***** Extract *****

Prospect Capital Corporation Earnings: Some Ups, Some Downs

By Markets Fool.com

Prospect Capital Corporation reported earnings after the bell on Feb. 4. The company reported earning $0.26 per share in net investment income, which would cover its new dividend of $0.0833 per month, per share, which will be paid for the first time in March.

Continue Reading Below

Net asset value declined once again, however. The company reported net asset value of $10.35 per share, down $0.12 per share from $10.47 last quarter. Roughly $0.07 of the decline stems from the current overpayment of dividends in excess of its earnings -- dividends were paid out at the old rate of roughly $0.11 per month last quarter.

The remainder of the decline stems from a combination of capital losses, and the sale of shares under net asset value. From Nov. 17 to Dec. 3, the company sold 5.4 million shares at an average price of $9.65 per share, not including shares issued as part of its dividend reinvestment program. (The company announcedin a Dec. 8 press release that it will suspend its at-the-market sales.)

*****

• Work task 1: In the Prospect Capital earnings article, what net asset value per share did the company report?
• Work task 2: Pull out every line of the listing that contains the word "материалы".

***** Task inputs *****

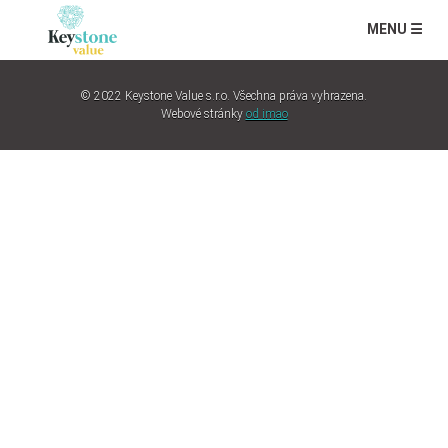
MENU ☰
© 2022 Keystone Value s.r.o. Všechna práva vyhrazena.
Webové stránky
od imao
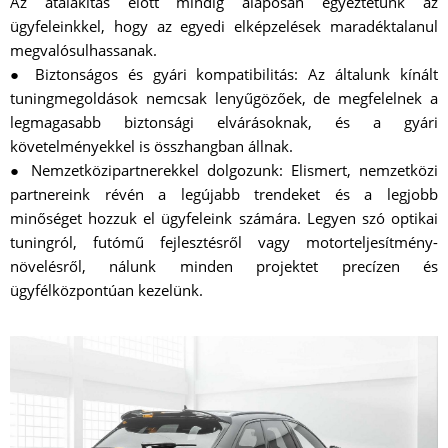
Az átalakítás előtt mindig alaposan egyeztetünk az
ügyfeleinkkel, hogy az egyedi elképzelések maradéktalanul
megvalósulhassanak.
● Biztonságos és gyári kompatibilitás: Az általunk kínált
tuningmegoldások nemcsak lenyűgözőek, de megfelelnek a
legmagasabb biztonsági elvárásoknak, és a gyári
követelményekkel is összhangban állnak.
● Nemzetközipartnerekkel dolgozunk: Elismert, nemzetközi
partnereink révén a legújabb trendeket és a legjobb
minőséget hozzuk el ügyfeleink számára. Legyen szó optikai
tuningról, futómű fejlesztésről vagy motorteljesítmény-
növelésről, nálunk minden projektet precízen és
ügyfélközpontúan kezelünk.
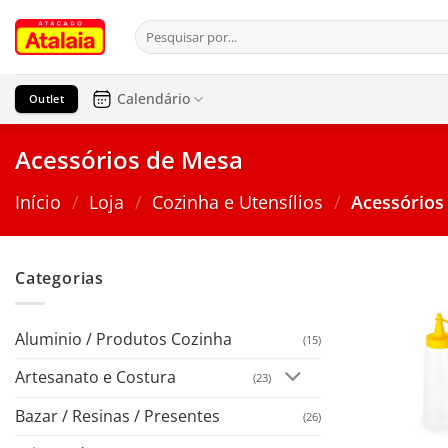
Pular
Pesquisar
para
por:
o
conteúdo
Calendário
Outlet
Acessórios de Mesa
Início
/
Loja
/
Cozinha e Utensílios
/
Acessórios
Categorias
Aluminio / Produtos Cozinha
(15)
Artesanato e Costura
(23)
Bazar / Resinas / Presentes
(26)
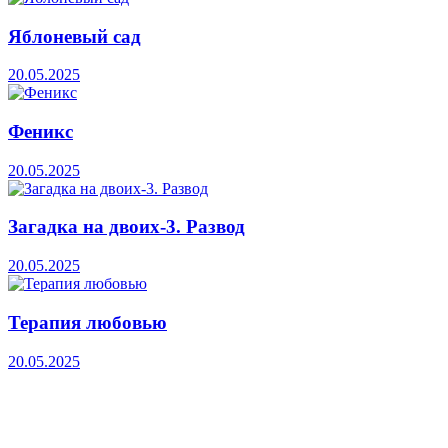
Яблоневый сад
20.05.2025
Феникс
20.05.2025
Загадка на двоих-3. Развод
20.05.2025
Терапия любовью
20.05.2025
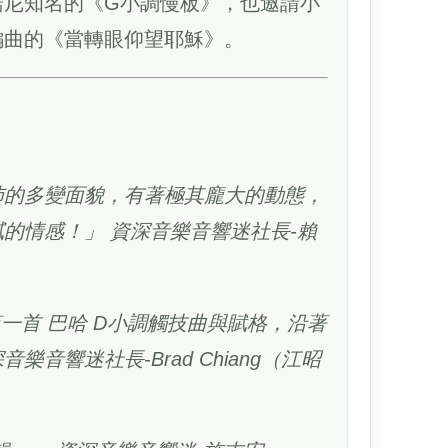
諾尼知名的《G小調慢板》，也邀請小
編曲的《當轉眼仰望耶穌》。
沛的多變面貌，有著極其龐大的動態，
的情感！」 資深音樂音響迷社長-賴
，第一首 巴哈 D小調觸技曲與賦格，沿著
響迷社長-Brad Chiang（江昭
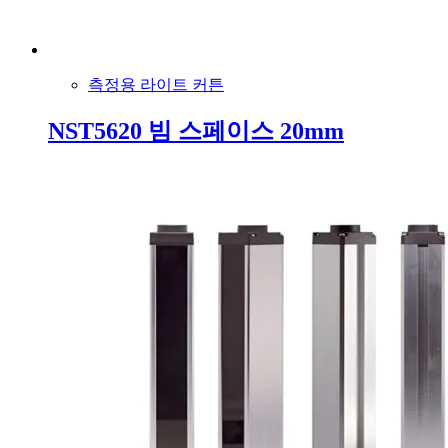
측정용 라이트 커튼
NST5620 빔 스페이스 20mm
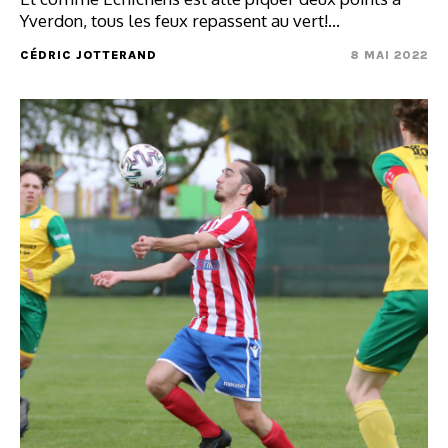
Yverdon, tous les feux repassent au vert!…
CÉDRIC JOTTERAND
8 MAI 2022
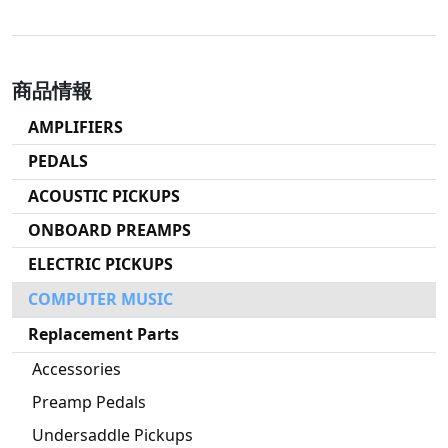
商品情報
AMPLIFIERS
PEDALS
ACOUSTIC PICKUPS
ONBOARD PREAMPS
ELECTRIC PICKUPS
COMPUTER MUSIC
Replacement Parts
Accessories
Preamp Pedals
Undersaddle Pickups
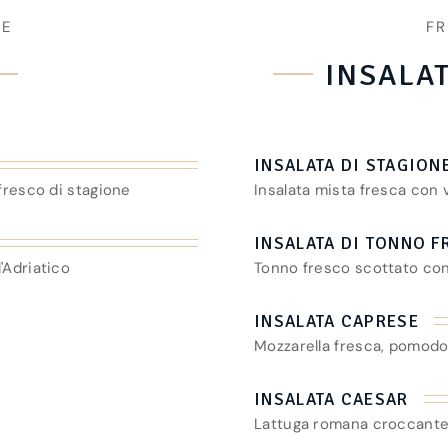
TE
F
INSALA
INSALATA DI STAGION
fresco di stagione
Insalata mista fresca con
INSALATA DI TONNO 
'Adriatico
Tonno fresco scottato con
INSALATA CAPRESE
Mozzarella fresca, pomodori
INSALATA CAESAR
Lattuga romana croccante,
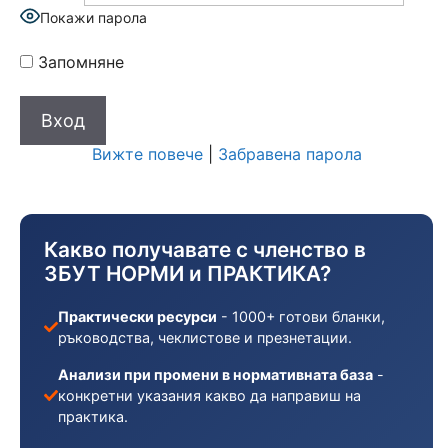
Покажи парола
Запомняне
Вижте повече
|
Забравена парола
Какво получавате с членство в
ЗБУТ НОРМИ и ПРАКТИКА?
Практически ресурси
- 1000+ готови бланки,
ръководства, чеклистове и презнетации.
Анализи при промени в нормативната база
-
конкретни указания какво да направиш на
практика.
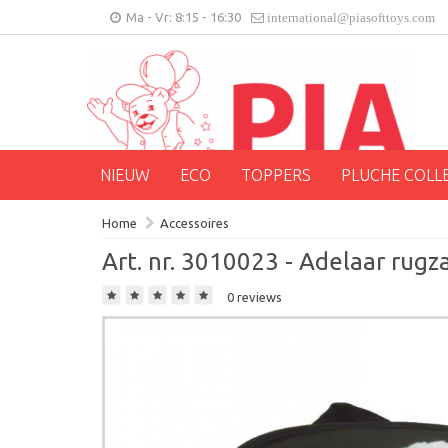
Ma - Vr: 8:15 - 16:30
international@piasofttoys.com
NIEUW
ECO
TOPPERS
PLUCHE COLL
Home
Accessoires
Art. nr. 3010023 - Adelaar rugz
0 reviews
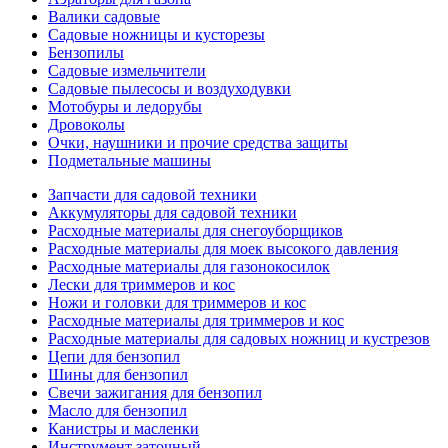
Валики садовые
Садовые ножницы и кусторезы
Бензопилы
Садовые измельчители
Садовые пылесосы и воздуходувки
Мотобуры и ледорубы
Дровоколы
Очки, наушники и прочие средства защиты
Подметальные машины
Запчасти для садовой техники
Аккумуляторы для садовой техники
Расходные материалы для снегоуборщиков
Расходные материалы для моек высокого давления
Расходные материалы для газонокосилок
Лески для триммеров и кос
Ножи и головки для триммеров и кос
Расходные материалы для триммеров и кос
Расходные материалы для садовых ножниц и кустрезов
Цепи для бензопил
Шины для бензопил
Свечи зажигания для бензопил
Масло для бензопил
Канистры и масленки
Инструмент заточный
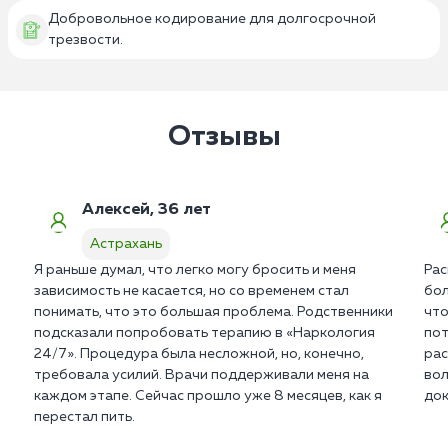
Добровольное кодирование для долгосрочной
трезвости.
Отзывы
Алексей, 36 лет
Астрахань
Я раньше думал, что легко могу бросить и меня
Рас
зависимость не касается, но со временем стал
бол
понимать, что это большая проблема. Родственники
что
подсказали попробовать терапию в «Наркология
пот
24/7». Процедура была несложной, но, конечно,
рас
требовала усилий. Врачи поддерживали меня на
вол
каждом этапе. Сейчас прошло уже 8 месяцев, как я
док
перестал пить.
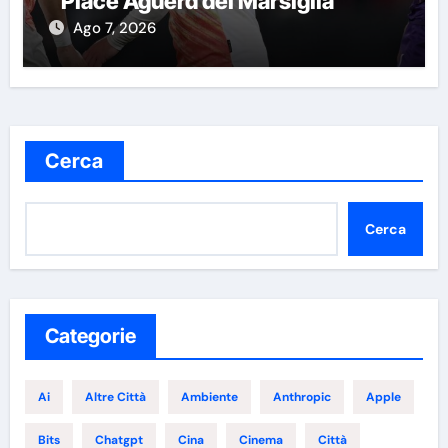
“Piace Aguerd del Marsiglia”
Ago 7, 2026
Cerca
Cerca
Categorie
Ai
Altre Città
Ambiente
Anthropic
Apple
Bits
Chatgpt
Cina
Cinema
Città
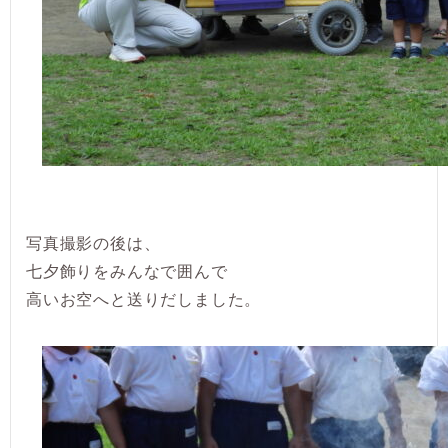
写真撮影の後は、
七夕飾りをみんなで囲んで
高いお空へと送りだしました。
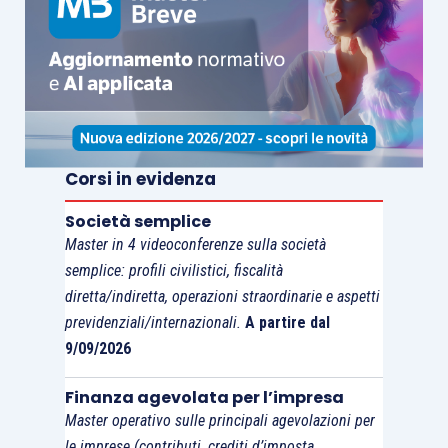
Corsi in evidenza
Società semplice
Master in 4 videoconferenze sulla società
semplice: profili civilistici, fiscalità
diretta/indiretta, operazioni straordinarie e aspetti
previdenziali/internazionali.
A partire dal
9/09/2026
Finanza agevolata per l’impresa
Master operativo sulle principali agevolazioni per
le imprese (contributi, crediti d’imposta,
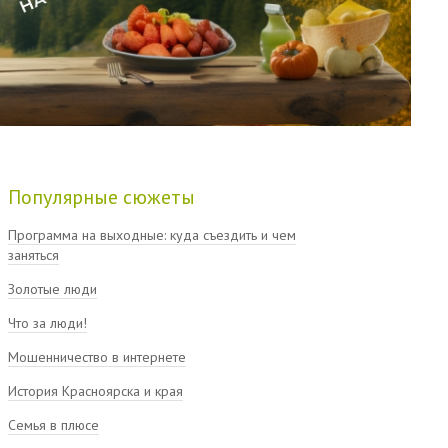
Популярные сюжеты
Программа на выходные: куда съездить и чем
заняться
Золотые люди
Что за люди!
Мошенничество в интернете
История Красноярска и края
Семья в плюсе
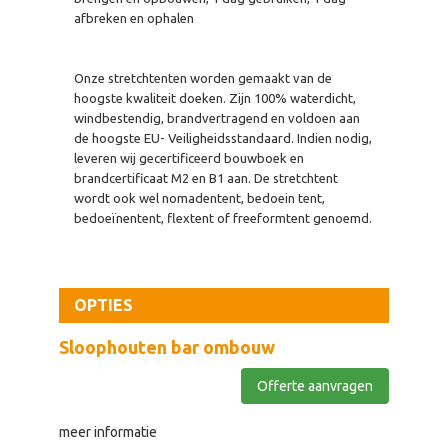
afbreken en ophalen
Onze stretchtenten worden gemaakt van de
hoogste kwaliteit doeken. Zijn 100% waterdicht,
windbestendig, brandvertragend en voldoen aan
de hoogste EU- Veiligheidsstandaard. Indien nodig,
leveren wij gecertificeerd bouwboek en
brandcertificaat M2 en B1 aan. De stretchtent
wordt ook wel nomadentent, bedoein tent,
bedoeïnentent, flextent of freeformtent genoemd.
OPTIES
Sloophouten bar ombouw
Offerte aanvragen
meer informatie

*****

• Task output 1: $10.35 per share.

• Task output 2:
Расходные материалы для снегоуборщиков
Расходные материалы для моек высокого давления
Расходные материалы для газонокосилок
Расходные материалы для триммеров и кос
Расходные материалы для садовых ножниц и кустрезов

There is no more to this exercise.